- INSTRUCTIONS FOR THE TASK -
Instruction for the data below: set down exactly the lines from the line with "746 489 15.34" to the line with "250 330 31.91", inclusive, and no others.

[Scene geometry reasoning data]
○ ○ ○ ○
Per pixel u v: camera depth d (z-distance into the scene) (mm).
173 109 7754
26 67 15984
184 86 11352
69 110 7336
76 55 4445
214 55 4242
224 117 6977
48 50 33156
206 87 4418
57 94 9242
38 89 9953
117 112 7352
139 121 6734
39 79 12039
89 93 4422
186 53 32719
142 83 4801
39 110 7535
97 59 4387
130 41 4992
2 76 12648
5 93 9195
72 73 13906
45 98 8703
○ ○ ○ ○
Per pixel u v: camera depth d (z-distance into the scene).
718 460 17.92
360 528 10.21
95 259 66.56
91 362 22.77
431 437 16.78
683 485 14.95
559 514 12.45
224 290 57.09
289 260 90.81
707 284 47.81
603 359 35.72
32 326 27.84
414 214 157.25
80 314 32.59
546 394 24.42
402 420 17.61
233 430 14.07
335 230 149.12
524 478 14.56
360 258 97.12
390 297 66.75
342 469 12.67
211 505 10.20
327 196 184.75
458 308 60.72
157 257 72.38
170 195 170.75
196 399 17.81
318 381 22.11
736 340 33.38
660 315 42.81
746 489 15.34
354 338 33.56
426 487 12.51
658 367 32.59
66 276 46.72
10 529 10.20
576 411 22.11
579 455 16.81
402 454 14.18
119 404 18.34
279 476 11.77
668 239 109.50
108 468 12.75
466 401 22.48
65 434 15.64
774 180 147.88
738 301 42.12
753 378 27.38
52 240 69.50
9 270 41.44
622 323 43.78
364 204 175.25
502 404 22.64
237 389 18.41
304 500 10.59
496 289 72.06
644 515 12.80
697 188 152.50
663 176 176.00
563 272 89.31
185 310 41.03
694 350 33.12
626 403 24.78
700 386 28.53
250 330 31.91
○ ○ ○ ○
- TASK ANSWER -
746 489 15.34
354 338 33.56
426 487 12.51
658 367 32.59
66 276 46.72
10 529 10.20
576 411 22.11
579 455 16.81
402 454 14.18
119 404 18.34
279 476 11.77
668 239 109.50
108 468 12.75
466 401 22.48
65 434 15.64
774 180 147.88
738 301 42.12
753 378 27.38
52 240 69.50
9 270 41.44
622 323 43.78
364 204 175.25
502 404 22.64
237 389 18.41
304 500 10.59
496 289 72.06
644 515 12.80
697 188 152.50
663 176 176.00
563 272 89.31
185 310 41.03
694 350 33.12
626 403 24.78
700 386 28.53
250 330 31.91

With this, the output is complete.